Even with the clear discussion Paul gives regarding the observance of the holy feast there is still some confusion today regarding its institution within the context of the Passover meal. Does this imply, as some have suggested, that the communion is incomplete without the context of an additional fellowship meal? To the contrary, the Lord’s supper is not to be observed as supplemental to the Passover feast, but in substitution of it.
To the Jewish mind, the Passover was a holy observance that memorialized the atonement of their firstborn and their redemption from Egyptian bondage. The paschal lamb itself was not looked upon as merely a holy feast, but an atoning sacrifice made to God. In place of the life of the firstborn, God allowed them to substitute the life of a lamb. The blood of the lamb was to be placed upon the lentil and they were then to roast it and consume it. The consumption of the lamb was to be accompanied by unleavened bread and bitter herbs. It was to be wholly consumed by every member of the family and whatever remained was to be burned with fire (Exodus 12:1-20).
The suggestion some have made that Jesus, in instituting the Lord’s supper, borrowed from the Passover and reinterpreted the elements is inconsistent with His fulfillment of the Law (Matthew 5:17). In contrast, it is consistent to say that He made application of the elements in the context of the perfect Paschal Lamb–His own atoning sacrifice. (Is this not how he partakes of this meal in His kingdom today? [Luke 22:16, 18]) The context of the Passover meal becomes moot to the Lord’s Supper because Christ as our Passover (1 Corinthians 5:7, 8) replaces the sacrificial and atoning lamb; His sufferings replace the bitter herbs (Isaiah 53).
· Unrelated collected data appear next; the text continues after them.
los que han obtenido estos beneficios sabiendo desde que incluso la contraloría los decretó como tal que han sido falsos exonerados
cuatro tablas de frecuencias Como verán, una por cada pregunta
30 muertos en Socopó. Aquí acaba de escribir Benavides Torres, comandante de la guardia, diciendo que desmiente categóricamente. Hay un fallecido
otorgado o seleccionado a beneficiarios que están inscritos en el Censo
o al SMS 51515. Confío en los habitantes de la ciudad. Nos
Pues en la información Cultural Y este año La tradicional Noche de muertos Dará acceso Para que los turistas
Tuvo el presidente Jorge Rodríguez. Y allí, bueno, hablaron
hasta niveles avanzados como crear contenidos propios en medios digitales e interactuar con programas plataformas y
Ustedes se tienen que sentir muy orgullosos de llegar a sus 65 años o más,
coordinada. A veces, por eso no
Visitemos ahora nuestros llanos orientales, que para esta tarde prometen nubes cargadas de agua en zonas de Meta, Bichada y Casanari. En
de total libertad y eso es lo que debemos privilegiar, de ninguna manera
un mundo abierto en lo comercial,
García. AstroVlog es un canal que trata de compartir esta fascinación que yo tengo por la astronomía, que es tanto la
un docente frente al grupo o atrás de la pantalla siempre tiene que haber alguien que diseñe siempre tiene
Remembrance of the redemption of Egypt becomes remembrance of our redemption from sin through the sacrifice of the body and blood of Christ (Luke 22:19; Matthew 26:28). We consume not the flesh of the sacrificial lamb of the Passover, but the body and blood of the sacrificial Lamb which is Christ (1 Corinthians 11:24, 25). And just as the sacrificial lamb was to be wholly consumed by every member of the family, every member of the body of Christ is to partake of the supper without division (1 Corinthians 11:18). The Lord’s Supper as representative of the ultimate passover of the sins of man through Christ replaces and transcends the Mosaic meal (1 Corinthians 5:7, 8).
Why some will want to inculcate elements of a common meal or elements from a dead system of atonement into the sacred supper of the Savior mystifies me. The Lord’s supper is holy. Efforts to innovate this divine communion will only result in God’s displeasure. May we seek to respect God’s ways and make the appropriate distinction between the holy and the common.